Experts and advocates agree one way to prevent gun violence in schools is to put in place threat assessment programs, which can help schools identify students who are at risk of committing violence and getting them the help they need. Students who bring guns to school might exhibit warning signs, but there aren’t always existing avenues for school officials to act or intervene.
According to Marleen Wong, the senior vice dean of the Suzanne Dworak-Peck School of Social Work at the University of Southern California, threat assessment models are a key component of an effective violence prevention model. Models like this might also include teaching kids coping skills, and conflict mediation, according to Wong.
“Social workers, counselors, and school psychologists are absolutely essential in some schools where risk factors for bringing guns to schools are pretty rampant in a community or neighborhood,” she said.
A report from the American Federation of Teachers and Everytown for Gun Safety notes that threat assessment programs “consist of multi-disciplinary teams that are specifically trained to intervene at the earliest warning signs of potential violence and divert those who would do harm to themselves or others to appropriate treatment.”
The most effective models would include identifying potential threats of violence, determining if a student has access to firearms, and ensuring that the student has sufficient access to counseling, according to Collins.
“You can’t just cure violence after a bullet strikes someone,” she said. “We have to treat gun violence as a public health epidemic. If we don’t, we’re only putting a bandaid over a bullet hole.”
Kids right now are growing up in a world that doesn’t always feel safe. They’re “experiencing higher levels of trauma just by existing in the world,” said Zelazny.
But they are also on the frontlines of community organizing efforts to prevent gun violence, both in schools and their own communities.
After the mass shooting at Marjory Stoneman Douglas High School in Parkland, Fla., students there mobilized to build a national movement. Hundreds of thousands of people across the country joined in the March for Our Lives in March 2018, where young people demanded an end to gun violence in their schools.
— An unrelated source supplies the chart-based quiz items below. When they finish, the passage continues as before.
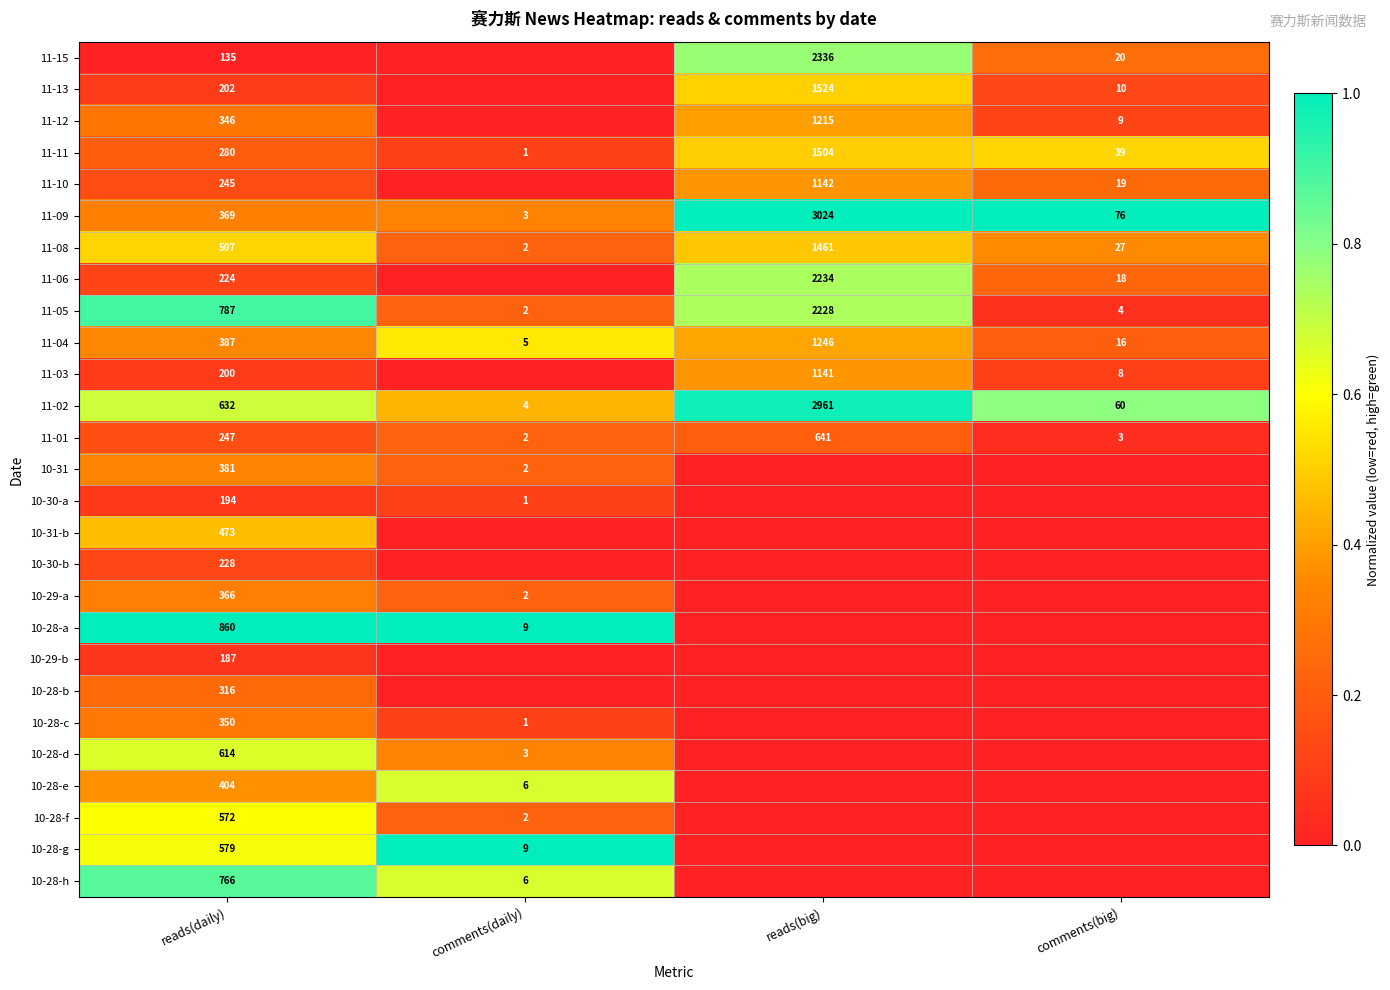

Is the value of 10-28-a at reads(daily) greater than the value of 11-04 at comments(daily)?

Yes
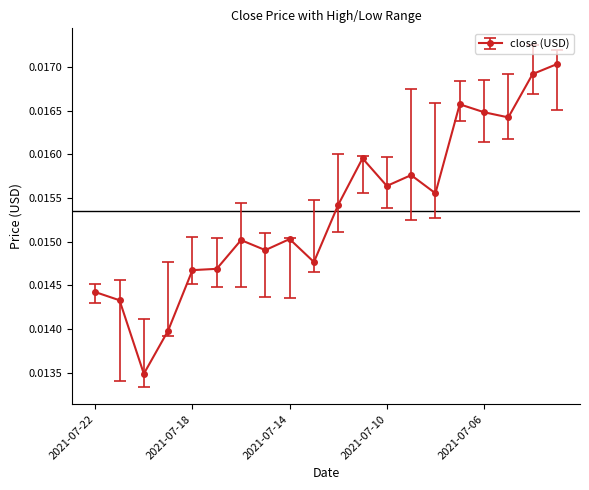

What is the sum of all values?

0.3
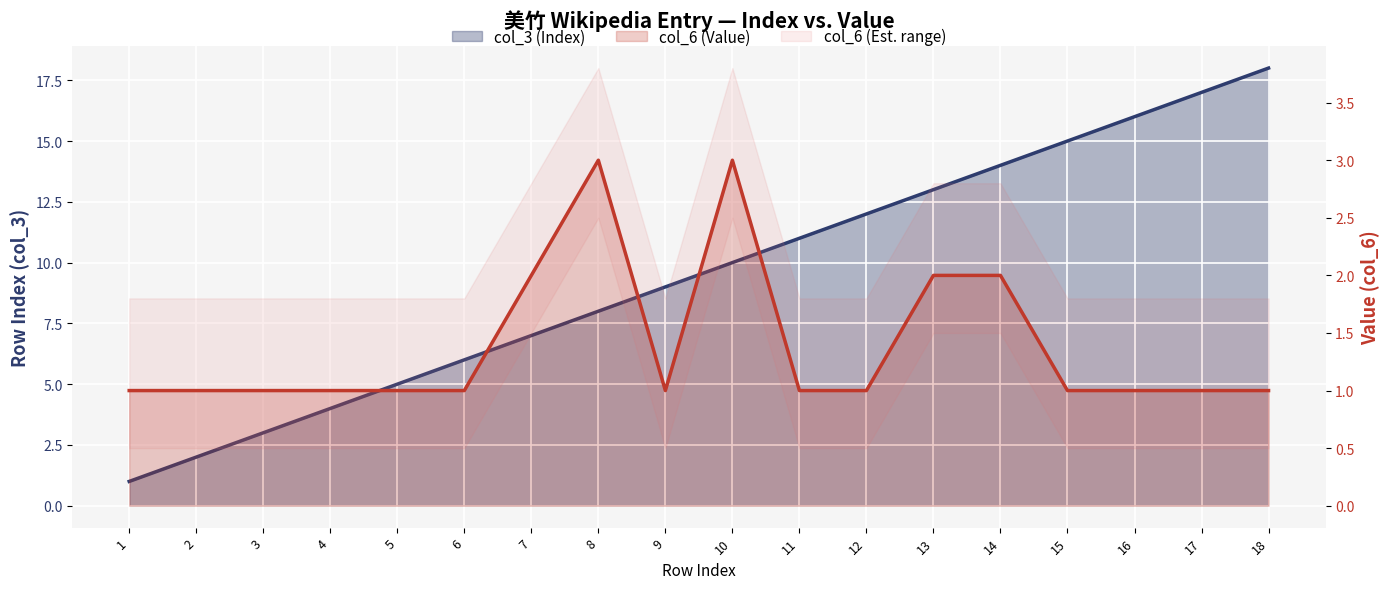

At how many categories does at least one series exceed 10?

8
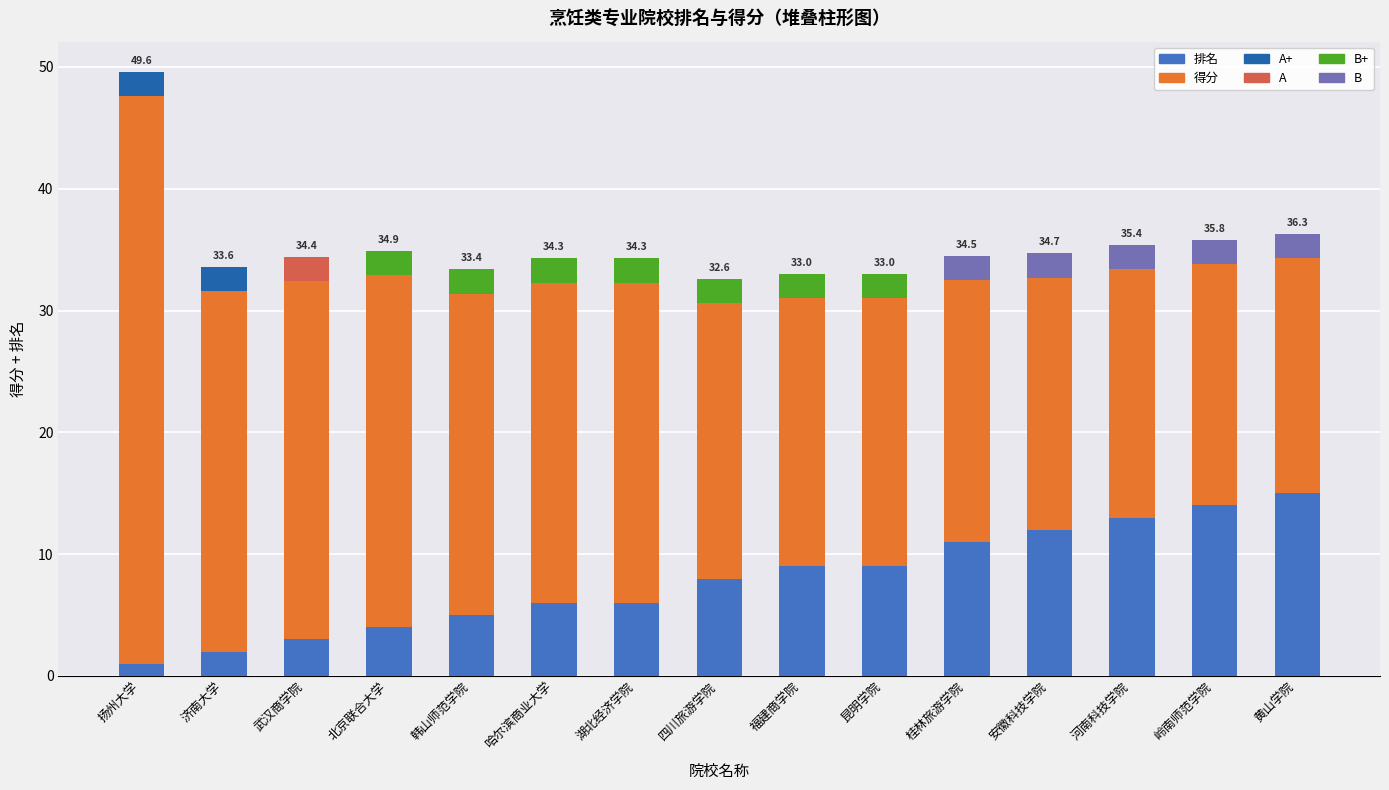

What is the minimum value for 得分?

19.3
More recently, the student activists introduced a six-point plan to address gun violence as a public health issue that would include changing the standards of gun ownership and holding the gun lobby and industry accountable.
GoodKids MadCity (GKMC), a Chicago-based community organizing group led by youth of color and founded after the Parkland shooting also seeks to address the gun violence they see in their communities.
The group provides support to youth affected by gun violence, while organizing against the systemic causes of violence. GKMC also led the charge against former Mayor Rahm Emanuel’s $95 million police academy. Organizers said the money should go toward supporting mental health programs, instead.
These efforts are building momentum and creating community-based change by prioritizing the people most affected by gun violence, experts and advocates said, but institutional changes are still necessary: School boards need more support and funding for trauma-informed resources, and companies that are directly funding firearm manufacturers need to be held responsible, too.
“We put so much pressure on individuals and communities and schools to make changes, but it needs to be top down, too,” said Zelazny. “Corporate America, we’re looking at you—and the government—to make better policies to protect communities.”